BEGIN

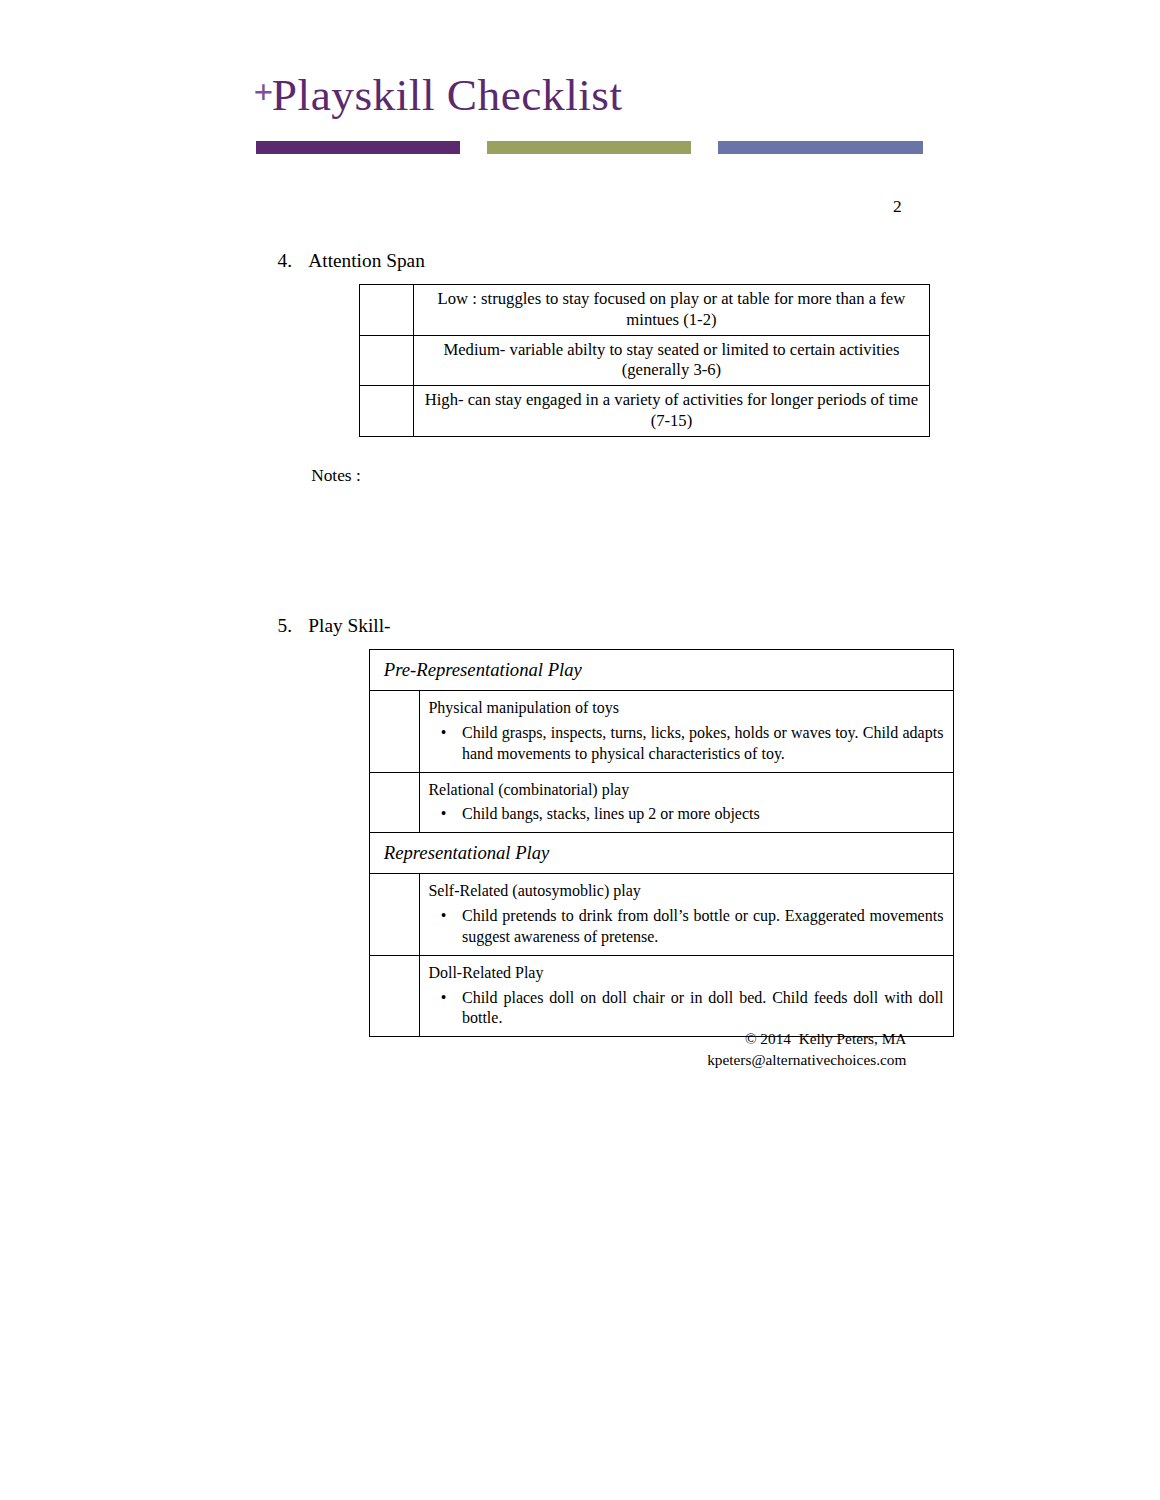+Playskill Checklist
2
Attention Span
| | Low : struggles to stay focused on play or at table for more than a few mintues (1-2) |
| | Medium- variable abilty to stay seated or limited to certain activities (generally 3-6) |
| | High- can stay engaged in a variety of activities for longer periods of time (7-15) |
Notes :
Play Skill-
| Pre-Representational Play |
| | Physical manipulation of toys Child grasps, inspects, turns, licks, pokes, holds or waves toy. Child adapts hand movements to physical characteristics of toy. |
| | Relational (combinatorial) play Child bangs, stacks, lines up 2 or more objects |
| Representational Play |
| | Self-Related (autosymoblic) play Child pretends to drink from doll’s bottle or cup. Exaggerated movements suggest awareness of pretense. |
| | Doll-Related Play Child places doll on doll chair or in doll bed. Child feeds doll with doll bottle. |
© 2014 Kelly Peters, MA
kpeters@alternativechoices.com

END

Go through the data above and print exactly the lines from its first line through the line holding "Pre-Representational Play |", both included, leaving pictures aside.

### Answer to this task:
+Playskill Checklist
2
Attention Span
| | Low : struggles to stay focused on play or at table for more than a few mintues (1-2) |
| | Medium- variable abilty to stay seated or limited to certain activities (generally 3-6) |
| | High- can stay engaged in a variety of activities for longer periods of time (7-15) |
Notes :
Play Skill-
| Pre-Representational Play |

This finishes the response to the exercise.